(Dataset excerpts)
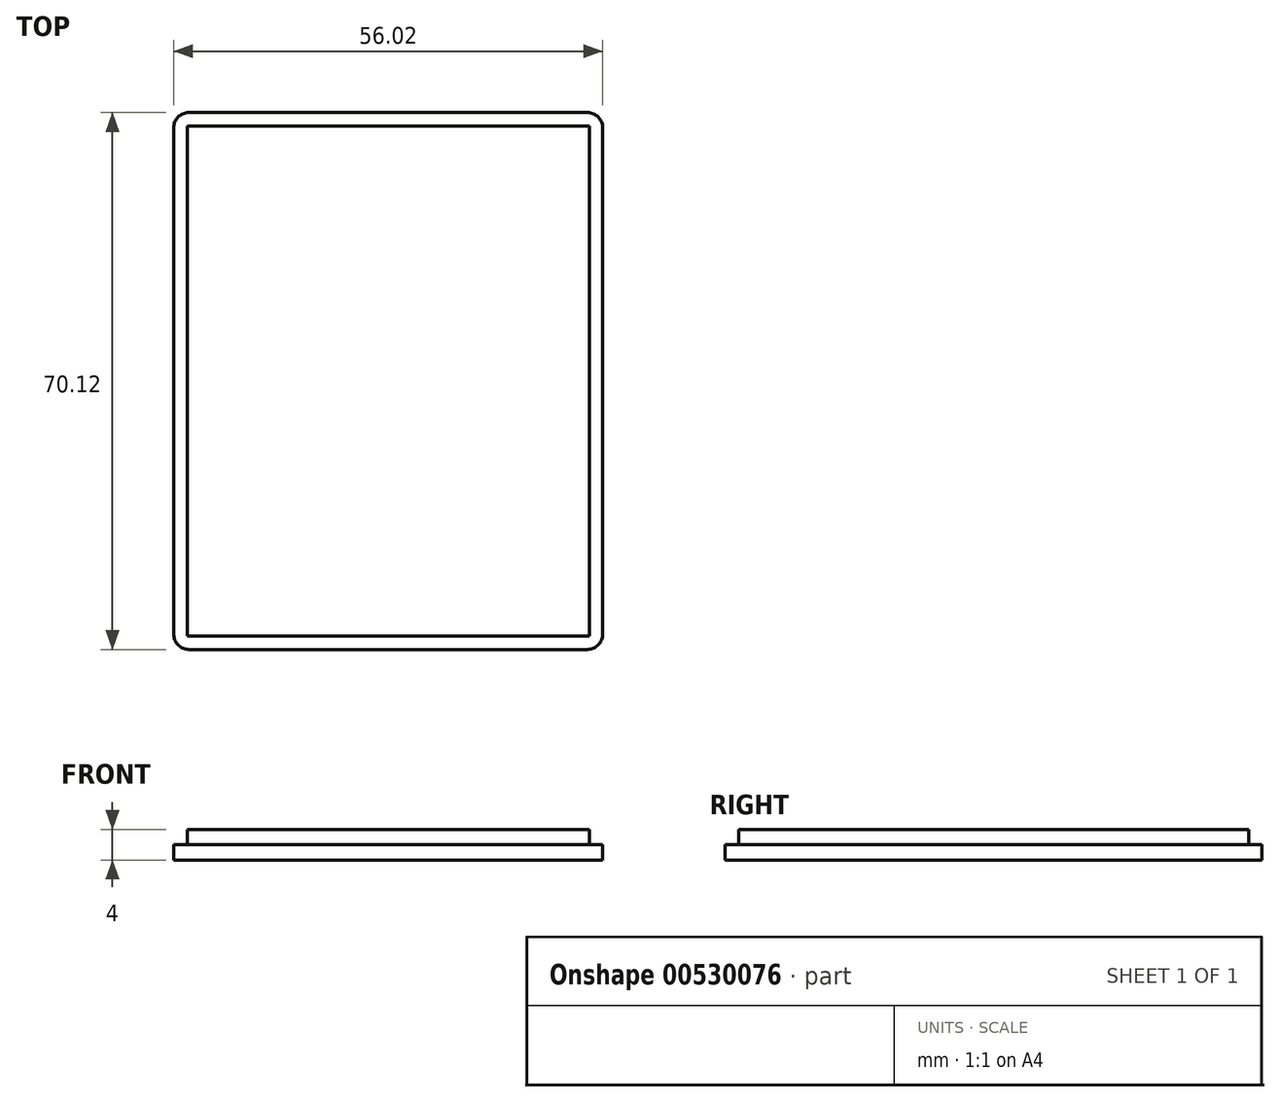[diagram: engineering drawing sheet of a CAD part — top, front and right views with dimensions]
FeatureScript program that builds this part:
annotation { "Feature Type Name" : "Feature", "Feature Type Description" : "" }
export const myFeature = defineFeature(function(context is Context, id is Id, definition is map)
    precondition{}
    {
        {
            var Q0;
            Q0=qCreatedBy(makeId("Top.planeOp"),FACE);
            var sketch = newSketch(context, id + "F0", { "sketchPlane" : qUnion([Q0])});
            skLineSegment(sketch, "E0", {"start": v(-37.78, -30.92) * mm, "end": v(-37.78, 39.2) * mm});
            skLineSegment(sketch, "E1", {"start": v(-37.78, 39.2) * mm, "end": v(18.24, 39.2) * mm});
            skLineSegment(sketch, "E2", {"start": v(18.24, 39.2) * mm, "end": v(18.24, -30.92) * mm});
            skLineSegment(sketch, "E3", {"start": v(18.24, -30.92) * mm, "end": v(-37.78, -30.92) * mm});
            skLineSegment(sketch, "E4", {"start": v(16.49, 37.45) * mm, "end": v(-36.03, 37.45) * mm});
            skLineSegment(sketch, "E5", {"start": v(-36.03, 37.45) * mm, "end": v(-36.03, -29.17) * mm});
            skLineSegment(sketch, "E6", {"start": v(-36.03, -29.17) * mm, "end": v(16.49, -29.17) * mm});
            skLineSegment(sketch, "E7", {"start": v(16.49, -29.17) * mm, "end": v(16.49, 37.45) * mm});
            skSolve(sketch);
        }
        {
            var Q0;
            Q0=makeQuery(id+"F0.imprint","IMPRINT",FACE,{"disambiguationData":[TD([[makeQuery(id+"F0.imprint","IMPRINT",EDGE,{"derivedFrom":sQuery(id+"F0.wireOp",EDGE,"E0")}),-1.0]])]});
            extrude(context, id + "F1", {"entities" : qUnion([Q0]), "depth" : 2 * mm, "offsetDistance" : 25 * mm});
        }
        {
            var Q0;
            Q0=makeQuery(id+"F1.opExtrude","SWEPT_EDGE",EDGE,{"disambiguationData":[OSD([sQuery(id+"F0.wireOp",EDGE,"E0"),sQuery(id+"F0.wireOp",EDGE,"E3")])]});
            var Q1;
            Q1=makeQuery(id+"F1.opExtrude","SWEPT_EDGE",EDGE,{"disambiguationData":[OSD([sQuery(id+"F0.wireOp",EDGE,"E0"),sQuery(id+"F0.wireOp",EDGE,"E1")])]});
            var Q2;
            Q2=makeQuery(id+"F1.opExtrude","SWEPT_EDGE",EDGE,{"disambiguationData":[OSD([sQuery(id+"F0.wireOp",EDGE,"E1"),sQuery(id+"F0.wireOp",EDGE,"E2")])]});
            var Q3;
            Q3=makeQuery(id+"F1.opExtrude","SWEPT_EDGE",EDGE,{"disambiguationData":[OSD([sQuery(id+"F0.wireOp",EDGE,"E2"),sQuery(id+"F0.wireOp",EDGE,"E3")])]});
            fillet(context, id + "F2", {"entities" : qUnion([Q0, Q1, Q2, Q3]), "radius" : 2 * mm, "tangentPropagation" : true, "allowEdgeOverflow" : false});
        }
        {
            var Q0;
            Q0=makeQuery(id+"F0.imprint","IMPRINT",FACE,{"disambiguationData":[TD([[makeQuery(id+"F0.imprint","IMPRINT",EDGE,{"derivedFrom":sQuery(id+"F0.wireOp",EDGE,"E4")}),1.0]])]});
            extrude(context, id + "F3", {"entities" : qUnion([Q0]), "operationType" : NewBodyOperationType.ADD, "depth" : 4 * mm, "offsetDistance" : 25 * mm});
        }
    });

--

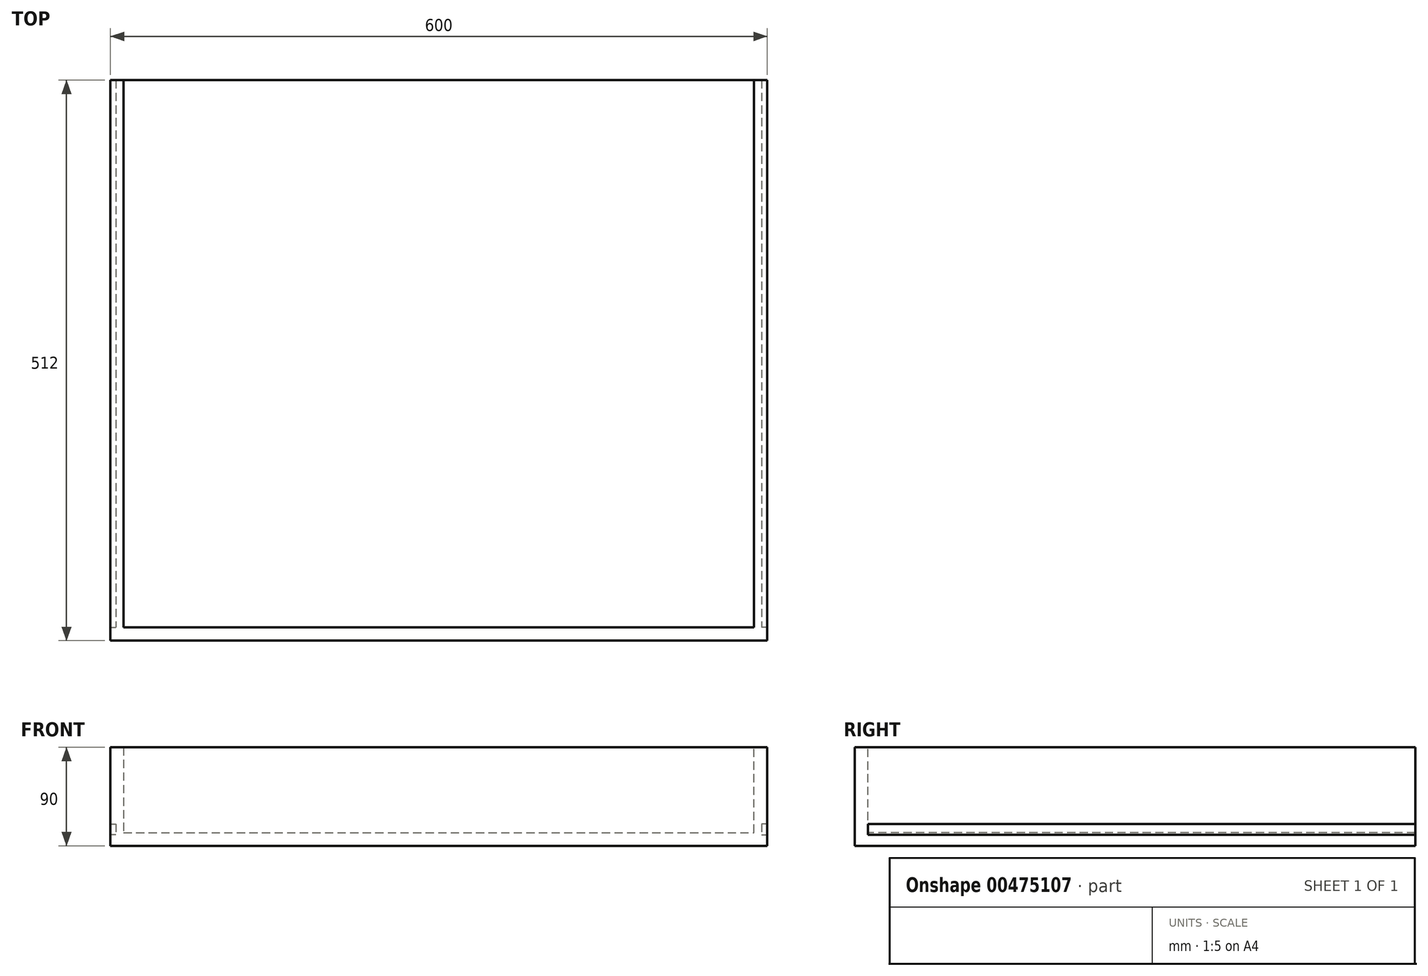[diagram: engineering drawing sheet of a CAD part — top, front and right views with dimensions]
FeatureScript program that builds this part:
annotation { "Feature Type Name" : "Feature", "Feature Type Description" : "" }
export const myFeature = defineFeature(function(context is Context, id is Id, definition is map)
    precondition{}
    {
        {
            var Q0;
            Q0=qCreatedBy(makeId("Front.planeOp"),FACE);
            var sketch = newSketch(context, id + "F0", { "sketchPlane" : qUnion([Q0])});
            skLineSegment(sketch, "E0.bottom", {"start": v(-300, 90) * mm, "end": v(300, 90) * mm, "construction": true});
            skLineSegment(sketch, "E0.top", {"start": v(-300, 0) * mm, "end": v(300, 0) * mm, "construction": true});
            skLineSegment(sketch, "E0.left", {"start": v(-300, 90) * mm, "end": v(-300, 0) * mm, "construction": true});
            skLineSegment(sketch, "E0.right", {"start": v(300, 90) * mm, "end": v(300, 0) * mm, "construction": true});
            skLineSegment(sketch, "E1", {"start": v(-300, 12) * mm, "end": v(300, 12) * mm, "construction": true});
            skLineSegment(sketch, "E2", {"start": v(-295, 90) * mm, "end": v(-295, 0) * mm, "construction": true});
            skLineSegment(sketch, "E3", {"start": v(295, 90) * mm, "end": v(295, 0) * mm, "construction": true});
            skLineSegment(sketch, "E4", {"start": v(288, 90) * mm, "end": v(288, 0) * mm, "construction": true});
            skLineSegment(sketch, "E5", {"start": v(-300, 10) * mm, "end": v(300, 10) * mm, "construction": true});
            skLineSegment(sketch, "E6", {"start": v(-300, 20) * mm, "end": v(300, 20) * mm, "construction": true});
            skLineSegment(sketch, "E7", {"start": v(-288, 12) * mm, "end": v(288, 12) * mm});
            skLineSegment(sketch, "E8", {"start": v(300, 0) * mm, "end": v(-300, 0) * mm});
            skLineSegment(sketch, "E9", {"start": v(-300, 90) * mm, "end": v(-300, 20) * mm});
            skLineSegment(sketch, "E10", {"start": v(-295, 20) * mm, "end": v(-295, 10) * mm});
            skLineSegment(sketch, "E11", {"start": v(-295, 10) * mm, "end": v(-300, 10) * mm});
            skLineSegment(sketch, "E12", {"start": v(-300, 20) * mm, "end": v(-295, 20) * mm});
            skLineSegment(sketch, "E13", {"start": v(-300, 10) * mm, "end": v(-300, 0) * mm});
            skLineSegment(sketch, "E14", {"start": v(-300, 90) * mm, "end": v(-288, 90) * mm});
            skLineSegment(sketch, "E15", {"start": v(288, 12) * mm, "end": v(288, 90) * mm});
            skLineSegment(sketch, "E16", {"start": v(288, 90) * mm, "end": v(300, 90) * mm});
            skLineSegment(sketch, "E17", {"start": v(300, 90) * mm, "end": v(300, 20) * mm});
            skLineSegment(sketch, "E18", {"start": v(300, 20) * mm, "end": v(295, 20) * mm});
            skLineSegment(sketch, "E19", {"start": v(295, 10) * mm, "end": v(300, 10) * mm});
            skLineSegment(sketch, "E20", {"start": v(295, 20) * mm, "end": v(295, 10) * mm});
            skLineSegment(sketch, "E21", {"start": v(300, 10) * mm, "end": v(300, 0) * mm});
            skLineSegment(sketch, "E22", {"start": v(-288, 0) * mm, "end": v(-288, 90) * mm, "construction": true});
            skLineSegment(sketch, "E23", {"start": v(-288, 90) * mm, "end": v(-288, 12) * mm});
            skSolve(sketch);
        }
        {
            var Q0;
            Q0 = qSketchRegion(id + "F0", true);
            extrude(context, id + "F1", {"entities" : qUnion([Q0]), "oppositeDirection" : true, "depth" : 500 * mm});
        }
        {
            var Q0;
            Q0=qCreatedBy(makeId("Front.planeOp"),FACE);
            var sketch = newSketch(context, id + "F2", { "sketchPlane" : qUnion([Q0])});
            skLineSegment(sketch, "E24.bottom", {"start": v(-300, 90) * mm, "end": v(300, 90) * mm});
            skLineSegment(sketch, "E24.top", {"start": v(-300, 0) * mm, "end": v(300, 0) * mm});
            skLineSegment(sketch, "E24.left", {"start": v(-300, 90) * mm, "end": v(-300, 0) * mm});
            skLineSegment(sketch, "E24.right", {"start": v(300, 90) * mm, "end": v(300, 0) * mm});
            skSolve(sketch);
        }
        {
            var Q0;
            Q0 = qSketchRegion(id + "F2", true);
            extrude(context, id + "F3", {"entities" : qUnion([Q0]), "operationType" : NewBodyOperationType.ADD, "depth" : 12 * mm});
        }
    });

### Required work
Find every line in the material that contains the string "construction", matching case exactly, and copy each of those lines.

### Correct response
            skLineSegment(sketch, "E0.bottom", {"start": v(-300, 90) * mm, "end": v(300, 90) * mm, "construction": true});
            skLineSegment(sketch, "E0.top", {"start": v(-300, 0) * mm, "end": v(300, 0) * mm, "construction": true});
            skLineSegment(sketch, "E0.left", {"start": v(-300, 90) * mm, "end": v(-300, 0) * mm, "construction": true});
            skLineSegment(sketch, "E0.right", {"start": v(300, 90) * mm, "end": v(300, 0) * mm, "construction": true});
            skLineSegment(sketch, "E1", {"start": v(-300, 12) * mm, "end": v(300, 12) * mm, "construction": true});
            skLineSegment(sketch, "E2", {"start": v(-295, 90) * mm, "end": v(-295, 0) * mm, "construction": true});
            skLineSegment(sketch, "E3", {"start": v(295, 90) * mm, "end": v(295, 0) * mm, "construction": true});
            skLineSegment(sketch, "E4", {"start": v(288, 90) * mm, "end": v(288, 0) * mm, "construction": true});
            skLineSegment(sketch, "E5", {"start": v(-300, 10) * mm, "end": v(300, 10) * mm, "construction": true});
            skLineSegment(sketch, "E6", {"start": v(-300, 20) * mm, "end": v(300, 20) * mm, "construction": true});
            skLineSegment(sketch, "E22", {"start": v(-288, 0) * mm, "end": v(-288, 90) * mm, "construction": true});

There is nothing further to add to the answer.